→ Try it
Set down the text that accompanies each of the entries below word for word and line for line, leaving the pictures out.

→ Material provided
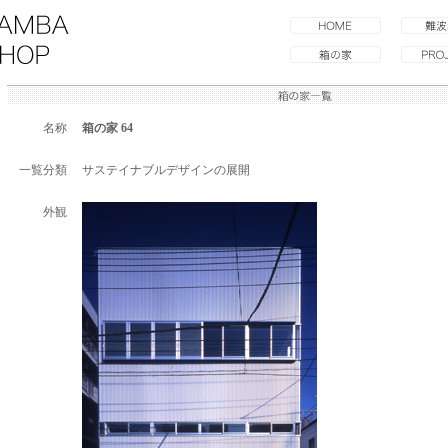
名称
箱の家 64
一覧分類
サステイナブルデザインの展開
外観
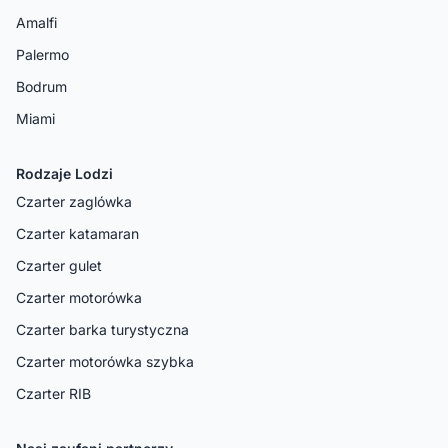
Amalfi
Palermo
Bodrum
Miami
Rodzaje Lodzi
Czarter zaglówka
Czarter katamaran
Czarter gulet
Czarter motorówka
Czarter barka turystyczna
Czarter motorówka szybka
Czarter RIB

→ Answer box
名称
箱の家 64
一覧分類
サステイナブルデザインの展開
外観
Amalfi
Palermo
Bodrum
Miami
Rodzaje Lodzi
Czarter zaglówka
Czarter katamaran
Czarter gulet
Czarter motorówka
Czarter barka turystyczna
Czarter motorówka szybka
Czarter RIB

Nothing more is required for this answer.